╭─ The data

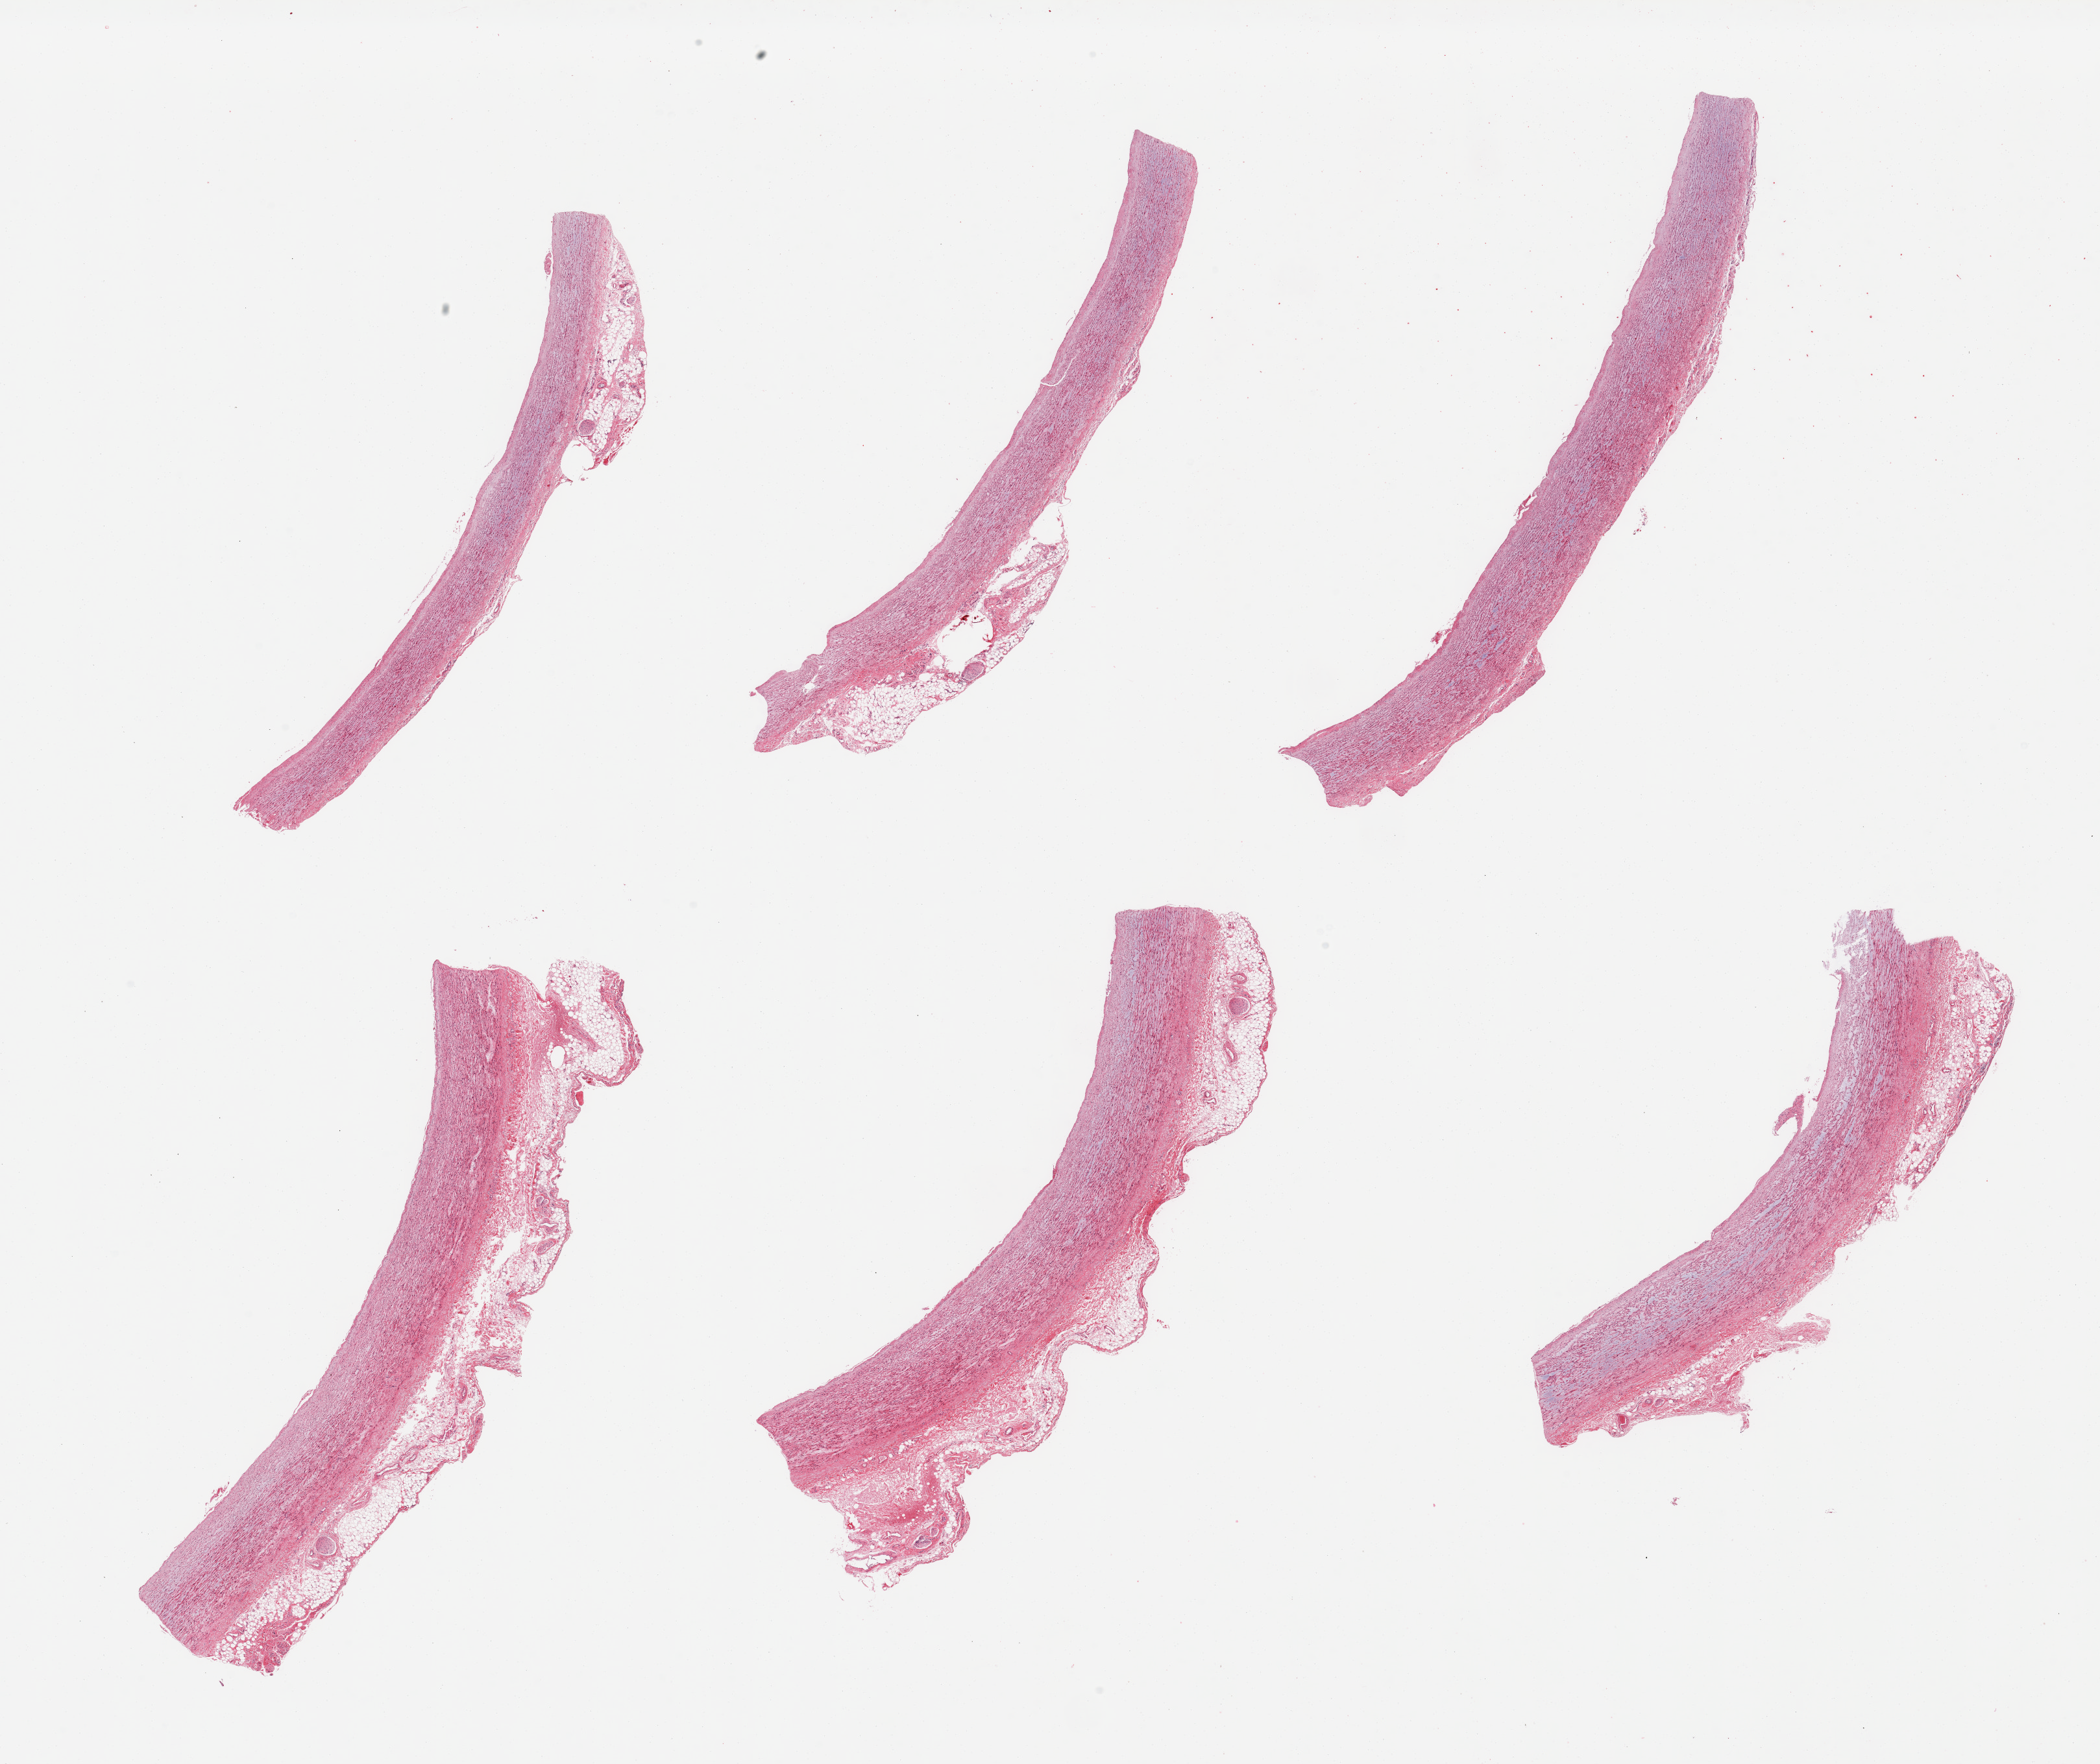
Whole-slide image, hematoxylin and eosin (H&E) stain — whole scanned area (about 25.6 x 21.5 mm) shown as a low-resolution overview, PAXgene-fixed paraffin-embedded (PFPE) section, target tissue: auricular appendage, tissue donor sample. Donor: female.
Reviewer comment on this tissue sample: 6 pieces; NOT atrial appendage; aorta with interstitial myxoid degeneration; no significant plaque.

╰─
╭─ The data

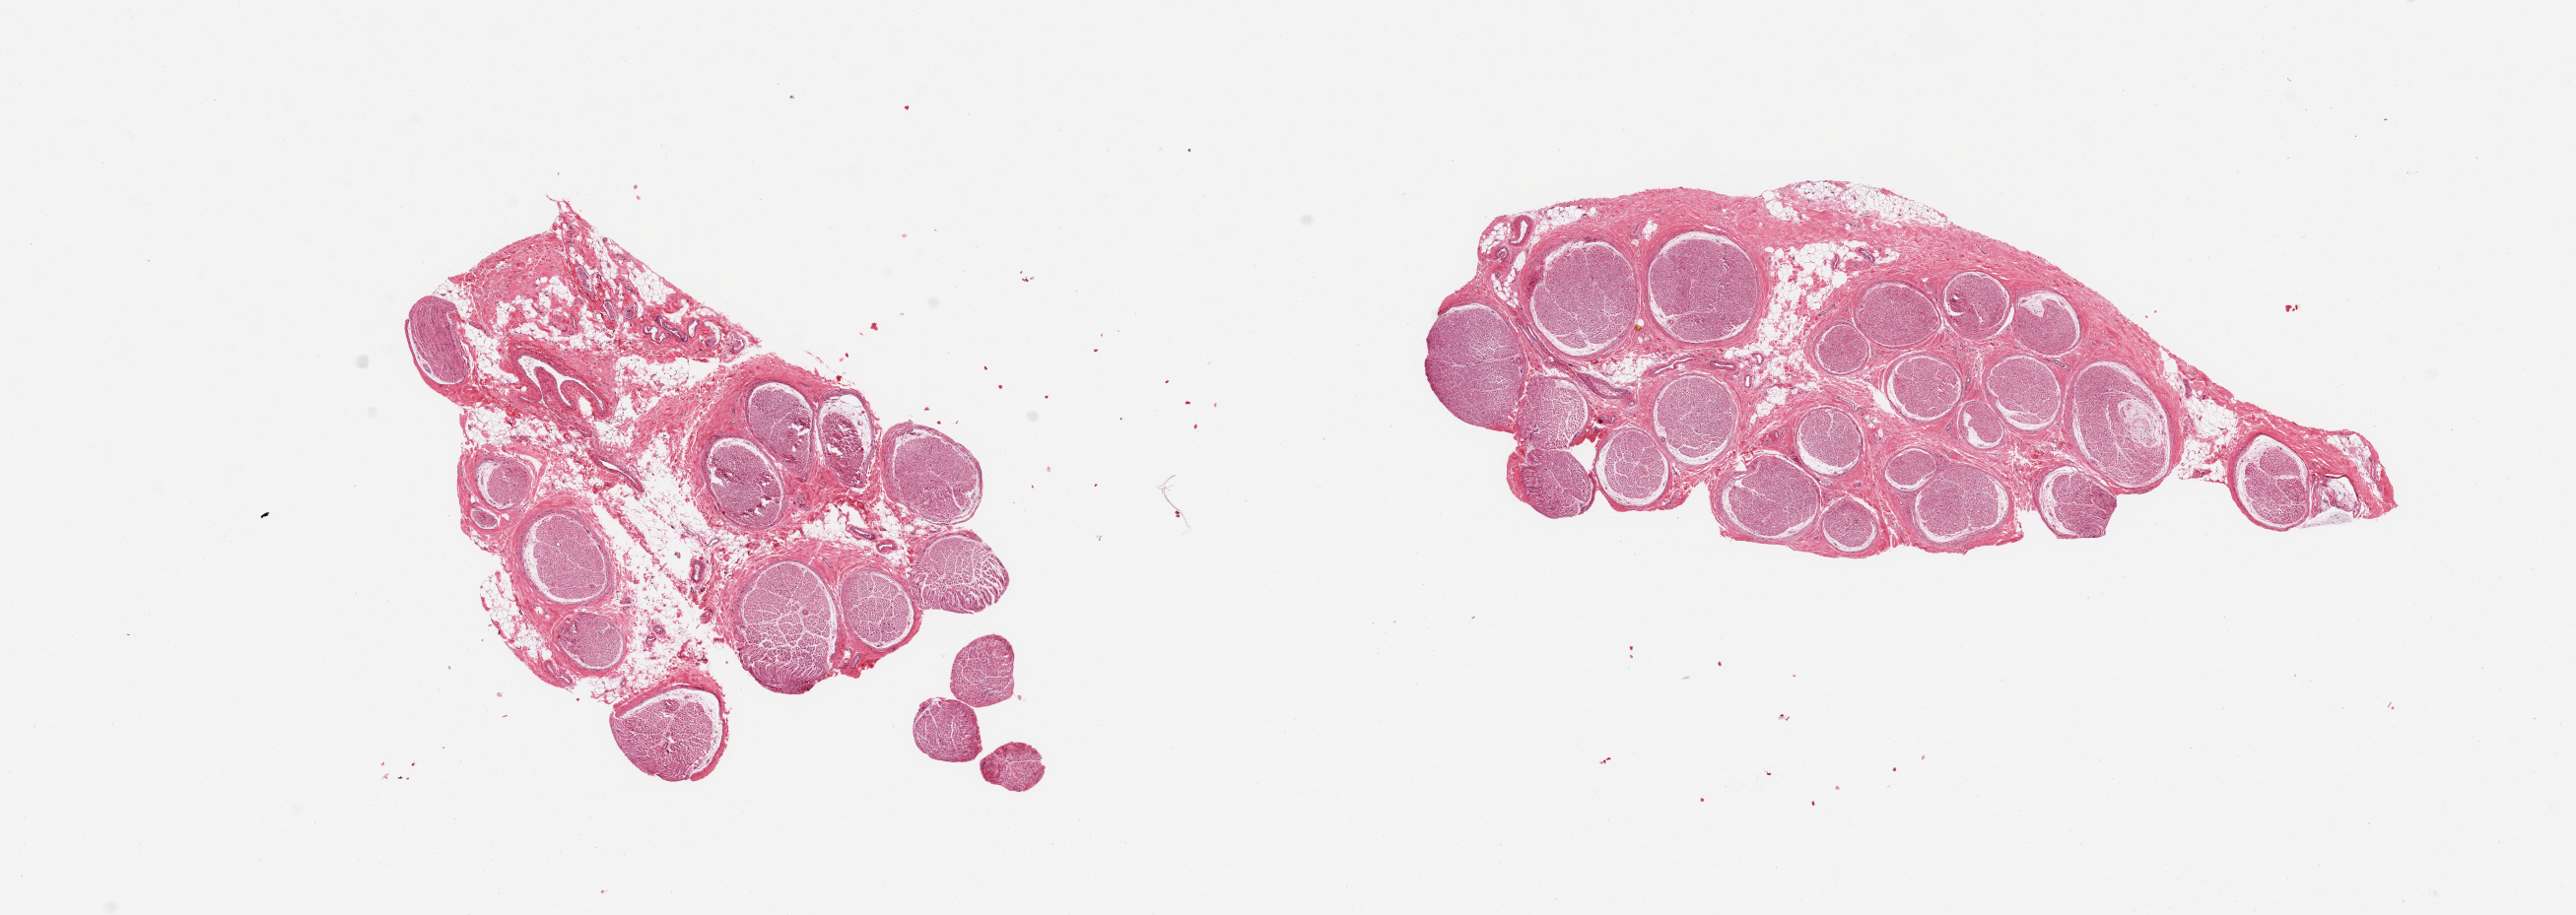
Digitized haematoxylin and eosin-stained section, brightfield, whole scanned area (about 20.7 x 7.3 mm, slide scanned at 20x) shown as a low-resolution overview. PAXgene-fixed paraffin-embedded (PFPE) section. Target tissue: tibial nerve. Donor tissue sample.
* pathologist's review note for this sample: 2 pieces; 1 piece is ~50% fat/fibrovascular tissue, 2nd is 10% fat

╰─
╭─ The data

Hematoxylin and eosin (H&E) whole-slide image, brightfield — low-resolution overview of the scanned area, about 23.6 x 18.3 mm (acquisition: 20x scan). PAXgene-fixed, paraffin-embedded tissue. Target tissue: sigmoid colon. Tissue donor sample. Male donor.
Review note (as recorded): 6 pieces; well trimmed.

╰─

**What this task involves:** From the records above, extract exactly and only the lines that begin at the line with "Digitized haematoxylin and" and stop after the line with "2nd is 10% fat".

**Response to this task:**
Digitized haematoxylin and eosin-stained section, brightfield, whole scanned area (about 20.7 x 7.3 mm, slide scanned at 20x) shown as a low-resolution overview. PAXgene-fixed paraffin-embedded (PFPE) section. Target tissue: tibial nerve. Donor tissue sample.
* pathologist's review note for this sample: 2 pieces; 1 piece is ~50% fat/fibrovascular tissue, 2nd is 10% fat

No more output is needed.